• **SELECTED EXCERPT**
--
The tycoon pointed out that the posts show that Moraes has violated the laws of his own country like no one else.

He also assured that the more the Brazilians themselves are aware of these conducts, "the worse it will get for him." Whether this content will reach them, however, is far from certain: with X blocked by order of Moraes, Brazilians can only access it at the risk of fines and by using a technological service called a virtual private network (VPN).

The posts of @AlexandreFiles follow in the wake of the so-called Brazil's Twitter Files, revelations that the platform had been pressured by Brazilian President Lula da Silva and Moraes himself to censor dissenting voices. (Which, in turn, followed in the wake of the Twitter Files in the United States.)

In one of its first posts, the account shares an order from the member of the Supreme Federal Court demanding the blocking of several people within two hours under penalty of daily fines for non-compliance in the thousands of reais (the local currency), and to do so in secret, according to X.

Among the accounts included were one of a sitting senator, Marcos Ribeiro Do Val, and another of an underage girl. X contrasts the judge's demand with excerpts from local laws, implying that the latter is in violation of the Constitution, which guarantees freedom of expression and prohibits censorship, and of internet regulations that require court orders to include "a clear and specific identification" of the transgressor content.

Ten days later, Moraes published a decision explaining the order. @AlexandreFiles shared that text in Portuguese and English and focused on the alleged reasons in favor of censoring Senator Marcos do Val: a series of posts on social networks against the judge and a police chief, including the claim that he would investigate them (words that the judge considered intimidating). This, the account states, violates "Articles 5 and 220 of the Brazilian Constitution."

Under the table

All these publications are necessary, they claim at X, because the judge made every decision in secret and because the local courts ignored every attempt of appeal from both the company and third parties.
--
Short-answer chart tasks:
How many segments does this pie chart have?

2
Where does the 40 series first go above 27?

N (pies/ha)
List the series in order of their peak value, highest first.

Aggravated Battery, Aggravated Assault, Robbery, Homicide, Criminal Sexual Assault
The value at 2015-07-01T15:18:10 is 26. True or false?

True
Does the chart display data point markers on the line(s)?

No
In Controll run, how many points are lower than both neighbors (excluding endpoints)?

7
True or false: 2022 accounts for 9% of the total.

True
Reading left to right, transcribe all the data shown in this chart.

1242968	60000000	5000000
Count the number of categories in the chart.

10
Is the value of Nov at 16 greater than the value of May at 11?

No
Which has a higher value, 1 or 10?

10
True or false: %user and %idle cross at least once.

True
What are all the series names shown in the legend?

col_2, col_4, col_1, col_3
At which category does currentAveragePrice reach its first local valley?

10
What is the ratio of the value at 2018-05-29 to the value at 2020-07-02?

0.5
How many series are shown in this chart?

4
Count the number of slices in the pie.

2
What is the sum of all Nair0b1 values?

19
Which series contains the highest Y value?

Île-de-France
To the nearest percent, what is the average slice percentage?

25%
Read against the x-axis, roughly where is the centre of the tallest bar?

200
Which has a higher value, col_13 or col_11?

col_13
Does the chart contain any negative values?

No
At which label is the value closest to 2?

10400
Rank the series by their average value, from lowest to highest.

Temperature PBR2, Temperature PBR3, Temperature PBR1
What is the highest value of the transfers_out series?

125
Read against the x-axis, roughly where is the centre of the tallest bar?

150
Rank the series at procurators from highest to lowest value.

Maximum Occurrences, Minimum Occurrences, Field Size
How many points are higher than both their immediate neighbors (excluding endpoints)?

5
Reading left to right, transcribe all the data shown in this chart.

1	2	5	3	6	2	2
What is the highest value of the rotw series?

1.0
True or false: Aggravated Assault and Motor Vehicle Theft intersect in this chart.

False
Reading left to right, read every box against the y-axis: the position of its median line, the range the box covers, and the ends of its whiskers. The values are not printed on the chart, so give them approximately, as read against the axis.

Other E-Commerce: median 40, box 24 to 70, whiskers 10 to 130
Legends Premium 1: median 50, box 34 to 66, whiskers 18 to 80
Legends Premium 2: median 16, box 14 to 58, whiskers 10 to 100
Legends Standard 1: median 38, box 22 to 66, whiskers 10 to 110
--
• **WHAT YOU NEED TO DO**
A: According to the article on the @AlexandreFiles posts, why does X say all these publications are necessary?
B: List every person the article on the @AlexandreFiles posts identifies by name.
C: From the article on the @AlexandreFiles posts, return the stretch from "In one of its" through "the transgressor content.".
The entries have no role in this work.

• **SOLUTIONS FOR EACH TASK**
A: X says they are necessary because the judge made every decision in secret. It also says the local courts ignored every attempt at appeal, both from the company and from third parties.

B: Moraes; Lula da Silva; Marcos Ribeiro Do Val (also written as Marcos do Val).

C:
In one of its first posts, the account shares an order from the member of the Supreme Federal Court demanding the blocking of several people within two hours under penalty of daily fines for non-compliance in the thousands of reais (the local currency), and to do so in secret, according to X.

Among the accounts included were one of a sitting senator, Marcos Ribeiro Do Val, and another of an underage girl. X contrasts the judge's demand with excerpts from local laws, implying that the latter is in violation of the Constitution, which guarantees freedom of expression and prohibits censorship, and of internet regulations that require court orders to include "a clear and specific identification" of the transgressor content.